Description of the task ->
Here are the records. Write out exactly the lines between the one holding "index dip: (630, 285)" and the one holding "pinky tip: (640, 435)", inclusive.

Supplied data ->
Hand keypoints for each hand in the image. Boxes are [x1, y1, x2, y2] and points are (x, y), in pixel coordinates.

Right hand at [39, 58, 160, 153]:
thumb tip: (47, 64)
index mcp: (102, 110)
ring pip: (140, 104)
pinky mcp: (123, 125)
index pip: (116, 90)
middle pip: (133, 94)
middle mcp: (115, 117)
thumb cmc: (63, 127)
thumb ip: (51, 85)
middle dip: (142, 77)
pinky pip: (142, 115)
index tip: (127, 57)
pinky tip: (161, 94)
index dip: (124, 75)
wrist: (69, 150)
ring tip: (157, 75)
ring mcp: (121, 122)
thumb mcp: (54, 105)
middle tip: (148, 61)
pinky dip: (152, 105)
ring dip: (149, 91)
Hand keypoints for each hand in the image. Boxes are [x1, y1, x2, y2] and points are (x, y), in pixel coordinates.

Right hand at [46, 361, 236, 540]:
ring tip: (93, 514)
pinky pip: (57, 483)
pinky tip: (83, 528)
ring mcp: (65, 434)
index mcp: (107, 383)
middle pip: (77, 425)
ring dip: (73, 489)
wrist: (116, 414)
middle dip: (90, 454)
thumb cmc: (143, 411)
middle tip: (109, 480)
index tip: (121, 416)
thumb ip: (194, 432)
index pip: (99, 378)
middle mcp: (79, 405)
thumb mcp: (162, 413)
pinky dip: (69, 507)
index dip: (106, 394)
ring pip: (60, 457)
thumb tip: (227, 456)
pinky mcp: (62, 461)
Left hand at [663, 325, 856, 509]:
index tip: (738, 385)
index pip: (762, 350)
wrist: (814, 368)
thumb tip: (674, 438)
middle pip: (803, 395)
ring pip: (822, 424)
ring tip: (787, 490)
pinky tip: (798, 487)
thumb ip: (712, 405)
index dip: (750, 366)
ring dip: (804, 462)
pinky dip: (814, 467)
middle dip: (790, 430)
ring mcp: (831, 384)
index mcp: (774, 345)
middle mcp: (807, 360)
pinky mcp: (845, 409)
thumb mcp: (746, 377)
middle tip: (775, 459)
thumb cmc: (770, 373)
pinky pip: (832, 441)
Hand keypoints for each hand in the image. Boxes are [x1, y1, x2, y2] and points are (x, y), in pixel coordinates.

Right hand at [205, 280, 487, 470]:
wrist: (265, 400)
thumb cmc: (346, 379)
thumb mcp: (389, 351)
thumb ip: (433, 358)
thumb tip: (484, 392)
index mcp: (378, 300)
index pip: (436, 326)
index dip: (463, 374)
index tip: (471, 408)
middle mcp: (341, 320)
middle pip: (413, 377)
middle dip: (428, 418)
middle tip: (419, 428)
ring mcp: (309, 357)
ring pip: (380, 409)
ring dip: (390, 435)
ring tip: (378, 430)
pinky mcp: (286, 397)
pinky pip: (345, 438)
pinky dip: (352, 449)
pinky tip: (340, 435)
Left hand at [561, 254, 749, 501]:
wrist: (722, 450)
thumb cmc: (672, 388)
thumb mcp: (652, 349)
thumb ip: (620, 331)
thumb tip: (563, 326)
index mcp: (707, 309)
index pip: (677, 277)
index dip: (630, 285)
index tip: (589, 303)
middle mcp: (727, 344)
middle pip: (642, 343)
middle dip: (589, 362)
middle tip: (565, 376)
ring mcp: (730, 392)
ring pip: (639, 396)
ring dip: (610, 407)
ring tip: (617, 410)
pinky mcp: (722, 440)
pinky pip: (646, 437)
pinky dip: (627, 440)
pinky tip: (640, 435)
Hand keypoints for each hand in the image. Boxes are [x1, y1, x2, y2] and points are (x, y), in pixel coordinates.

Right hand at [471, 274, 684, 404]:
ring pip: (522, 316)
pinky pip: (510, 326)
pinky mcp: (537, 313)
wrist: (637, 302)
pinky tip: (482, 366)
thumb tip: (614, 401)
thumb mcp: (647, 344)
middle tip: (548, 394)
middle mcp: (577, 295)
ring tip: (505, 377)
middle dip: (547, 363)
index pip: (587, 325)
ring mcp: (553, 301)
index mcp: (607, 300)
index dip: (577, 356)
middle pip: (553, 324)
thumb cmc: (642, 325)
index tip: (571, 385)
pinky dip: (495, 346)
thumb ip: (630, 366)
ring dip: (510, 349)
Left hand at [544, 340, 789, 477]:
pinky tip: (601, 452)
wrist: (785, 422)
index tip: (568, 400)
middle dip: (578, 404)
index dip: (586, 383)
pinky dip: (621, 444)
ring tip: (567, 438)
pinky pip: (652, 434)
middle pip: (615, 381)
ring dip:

==

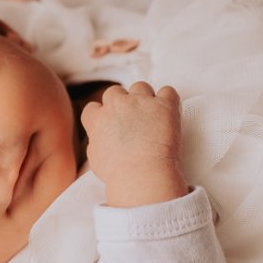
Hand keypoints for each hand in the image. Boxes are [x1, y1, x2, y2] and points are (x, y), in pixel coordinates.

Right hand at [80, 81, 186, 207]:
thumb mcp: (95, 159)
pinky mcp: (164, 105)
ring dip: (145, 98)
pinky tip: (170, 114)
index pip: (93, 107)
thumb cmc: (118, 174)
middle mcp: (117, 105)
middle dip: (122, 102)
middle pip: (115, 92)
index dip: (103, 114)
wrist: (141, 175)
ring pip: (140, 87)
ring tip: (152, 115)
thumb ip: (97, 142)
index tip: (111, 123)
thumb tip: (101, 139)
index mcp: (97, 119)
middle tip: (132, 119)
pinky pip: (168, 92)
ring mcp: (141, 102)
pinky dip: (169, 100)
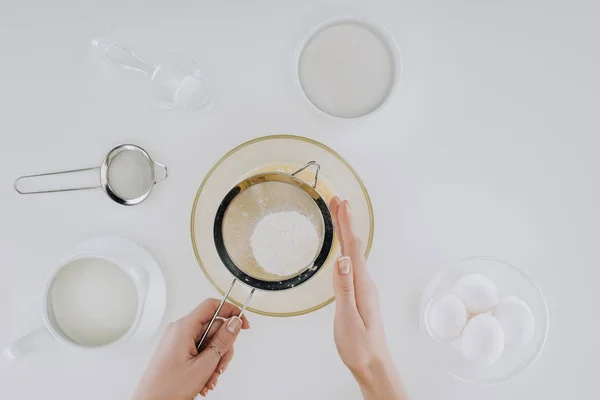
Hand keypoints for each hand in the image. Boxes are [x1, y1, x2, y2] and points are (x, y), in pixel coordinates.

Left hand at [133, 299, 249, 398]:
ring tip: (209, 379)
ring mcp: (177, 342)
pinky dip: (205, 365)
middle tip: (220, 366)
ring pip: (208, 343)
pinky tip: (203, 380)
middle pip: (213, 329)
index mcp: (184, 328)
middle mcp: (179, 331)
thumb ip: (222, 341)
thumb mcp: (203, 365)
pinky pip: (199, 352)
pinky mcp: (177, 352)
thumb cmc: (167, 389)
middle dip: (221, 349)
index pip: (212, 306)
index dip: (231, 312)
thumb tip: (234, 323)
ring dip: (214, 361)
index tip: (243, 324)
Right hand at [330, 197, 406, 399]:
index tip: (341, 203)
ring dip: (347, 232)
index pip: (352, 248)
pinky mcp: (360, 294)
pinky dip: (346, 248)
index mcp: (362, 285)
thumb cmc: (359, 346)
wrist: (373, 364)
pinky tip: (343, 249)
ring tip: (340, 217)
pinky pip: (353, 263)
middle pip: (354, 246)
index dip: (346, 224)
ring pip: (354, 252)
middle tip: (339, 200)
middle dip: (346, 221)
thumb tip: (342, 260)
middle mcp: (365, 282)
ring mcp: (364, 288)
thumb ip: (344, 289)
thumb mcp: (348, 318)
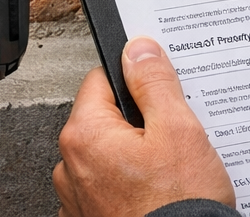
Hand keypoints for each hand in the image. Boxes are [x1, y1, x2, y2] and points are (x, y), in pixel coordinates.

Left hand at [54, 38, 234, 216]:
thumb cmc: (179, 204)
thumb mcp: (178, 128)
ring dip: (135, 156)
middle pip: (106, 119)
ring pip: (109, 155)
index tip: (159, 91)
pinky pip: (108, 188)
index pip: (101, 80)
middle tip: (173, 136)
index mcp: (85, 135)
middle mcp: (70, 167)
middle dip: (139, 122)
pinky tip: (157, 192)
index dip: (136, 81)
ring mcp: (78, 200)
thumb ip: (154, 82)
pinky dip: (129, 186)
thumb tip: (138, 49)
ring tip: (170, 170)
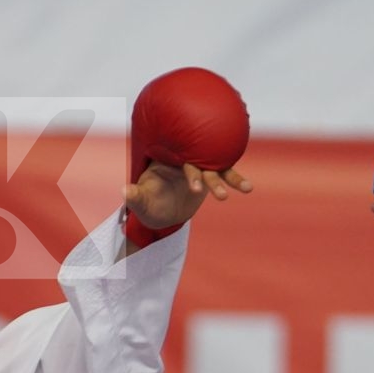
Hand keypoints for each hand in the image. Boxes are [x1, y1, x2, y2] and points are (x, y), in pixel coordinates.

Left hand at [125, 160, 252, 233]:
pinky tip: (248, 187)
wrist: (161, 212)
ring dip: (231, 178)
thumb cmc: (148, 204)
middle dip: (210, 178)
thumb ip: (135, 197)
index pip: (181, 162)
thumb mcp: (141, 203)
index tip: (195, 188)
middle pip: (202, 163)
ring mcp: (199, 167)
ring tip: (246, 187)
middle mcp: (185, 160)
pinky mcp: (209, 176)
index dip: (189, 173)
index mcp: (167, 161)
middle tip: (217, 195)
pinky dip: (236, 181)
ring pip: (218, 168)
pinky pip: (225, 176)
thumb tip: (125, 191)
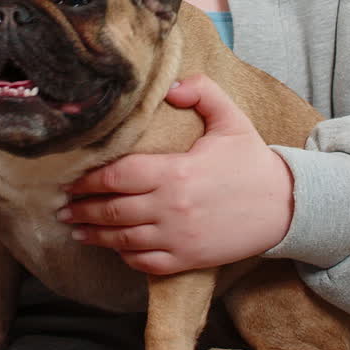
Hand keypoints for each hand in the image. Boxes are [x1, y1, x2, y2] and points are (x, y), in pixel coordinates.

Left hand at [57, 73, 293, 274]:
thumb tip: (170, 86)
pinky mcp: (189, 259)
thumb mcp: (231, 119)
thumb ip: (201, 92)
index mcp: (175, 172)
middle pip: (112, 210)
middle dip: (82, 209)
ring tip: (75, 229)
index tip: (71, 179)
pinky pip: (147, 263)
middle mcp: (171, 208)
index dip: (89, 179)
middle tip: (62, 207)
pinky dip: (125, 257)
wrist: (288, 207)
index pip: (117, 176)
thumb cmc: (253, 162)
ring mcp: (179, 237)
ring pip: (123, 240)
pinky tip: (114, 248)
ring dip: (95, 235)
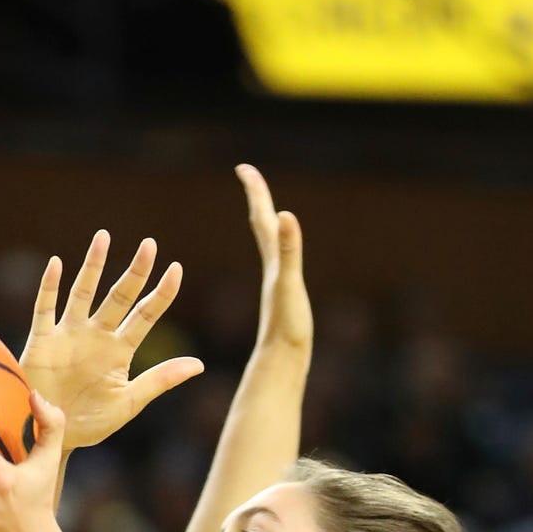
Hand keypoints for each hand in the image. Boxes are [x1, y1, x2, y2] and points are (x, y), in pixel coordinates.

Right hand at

Exercise result ->
index dip: (630, 285)
index tip: (589, 303)
middle mcp: (727, 344)
middle pip: (642, 343)
middle dip: (589, 362)
middle tip: (565, 376)
ring mcp: (730, 392)
ring pip: (639, 396)
ring dip: (610, 407)
ring tip: (617, 410)
pinky mcp: (722, 440)
pinky pip: (646, 437)
pinky dip: (627, 440)
pinky tip: (640, 435)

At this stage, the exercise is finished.